Released in 2003, Nokia 6800 brought the QWERTY keyboard to a whole new level by combining number and alphabet keypads. When closed, the phone fits in your palm and looks just like a regular mobile phone, and when you open the phone up, it reveals a full keyboard. The screen also rotates 90º so you can use the keyboard for things like texting and emailing.

Panasonic G70 (2003)

This bizarrely-shaped phone was also designed strictly for the “girlie” market – meaning they’re prepared to sacrifice technical features for looks and handbag-friendliness. So they went with the obvious makeup powder container design which looks uncannily like a Christmas ornament.
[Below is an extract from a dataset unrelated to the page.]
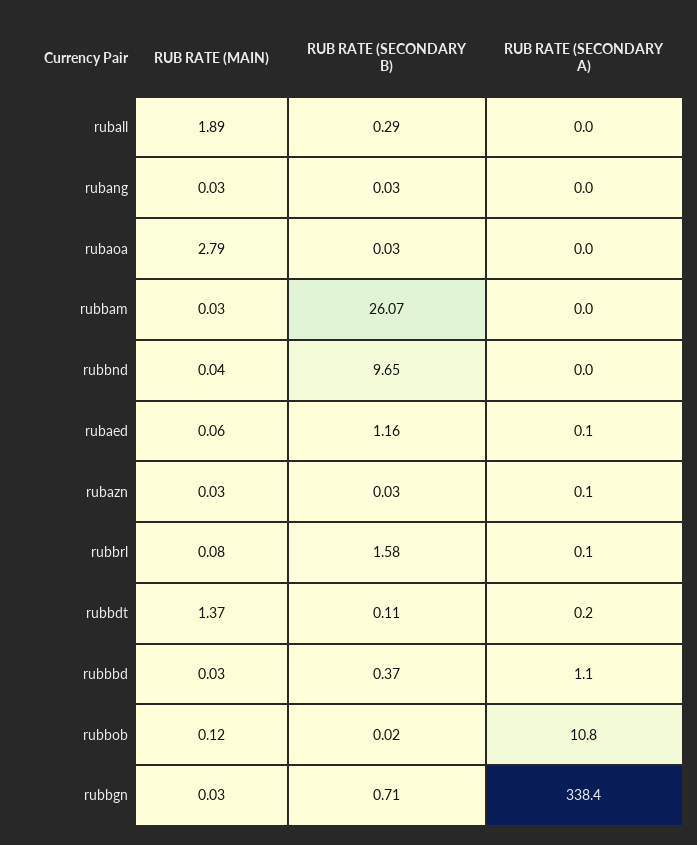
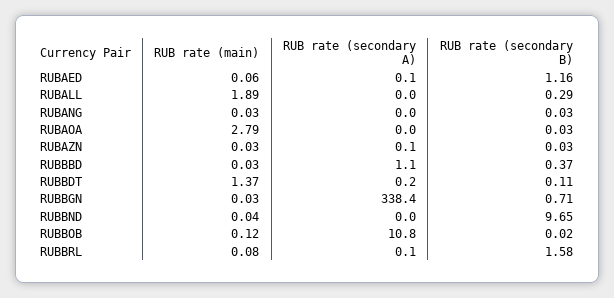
RUB RATE (MAIN), rubbam: 0.03 -> none
RUB RATE (SECONDARY B), rubbam: 26.07 -> none
RUB RATE (SECONDARY A), rubbam: 0 -> none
This mobile phone is tri-band and supports GPRS data with a WAP browser, and its “mirror” is actually the phone display.

Nokia N-Gage (2003)

The N-Gage is Nokia’s first dedicated gaming phone with a design that allowed users to navigate menus and play games in landscape mode. Users could actually play the original Tomb Raider on the color-dense display. It also had an MP3 player, downloadable content, and a USB port! It may look cool when you’re playing games, but when you’re answering a call, you actually had to use the phone sideways – as in the narrow side of the phone.

Motorola MPx (2004)

You’ve seen phones that flip, but have you seen one with a “dual hinge”? Meet the Motorola MPx: it can be opened vertically like a traditional flip phone, and also horizontally to reveal a QWERTY keyboard! It’s marketed to “mobile professionals” and it runs on Microsoft Windows Mobile software – crucially, it came with a stylus pen. Yes, it also has a camera.

Nokia 7280 (2004)

On the market in 2004, the slim and sleek Nokia 7280 either looks like a fashionista’s phone or a secret camera used to take secret Russian documents while being an undercover spy (it has a tiny screen and a VGA camera). It didn’t have a dial pad or even a touchscreen! You operate it via an iPod-like wheel that’s not touch-sensitive – you had to physically spin the wheel to get the numbers and letters you want! Imagine trying to send a text message by scrolling through every letter. No wonder it didn’t take off.

Sony Ericsson W800i (2005)

Sony Ericsson’s W800i is its first Walkman phone – if you don’t know what Walkmans are, they’re basically the 80s version of iPods. This phone was released in a time when everyone wanted music features in their phones; there’s a dedicated shortcut key for the music player and stereo earbuds are included. Flip the phone around, and you’ll see it resembles a digital 2MP camera – slide open the lens cover and snap! – with autofocus, video recording function, and flash.

Nokia N90 (2005)

The Nokia N91 is a multimedia phone that runs on 3G, and is built to store thousands of music files with its 4GB hard drive. It’s basically a combination of an MP3 player and camera phone – meant to compete with iPods and digital cameras (ie. Canon) with its built-in high quality Carl Zeiss lenses. But what makes it stand out is its bizarre design where you rotate the camera lens and the screen like a Rubik’s cube to get your photos taken.

Samsung X830 (2006)

The X830 looks more like a portable music player than a phone – when you press and hold the navigation wheel’s central select button, the music player springs into action and the display shows you what’s playing. If you use it as a mobile phone, the keypads are unusually only in 2 rows, so it takes a bit of getting used to. Much like an iPod, the wheel controls a lot of functions.

Motorola Aura (2008)

Announced in 2008, the Motorola Aura is a luxurious upgrade to the V70 which came out in 2002. Both the V70 and Aura feature a circular screen, but the Aura’s screen is slathered in 62-carat sapphire crystal. The swivel mechanism of the Aura contains 130 ball bearings and steel gears coated with tungsten carbon carbide – the same stuff used in high performance racing engines. Sadly, it was limited by its 2G network and 2MP camera. But still, it remains a collector’s item today, fetching thousands of dollars.

Just think of all the fancy phones you could’ve owned in the past! Nowadays everyone’s obsessed with getting the latest version of smartphones that look basically the same.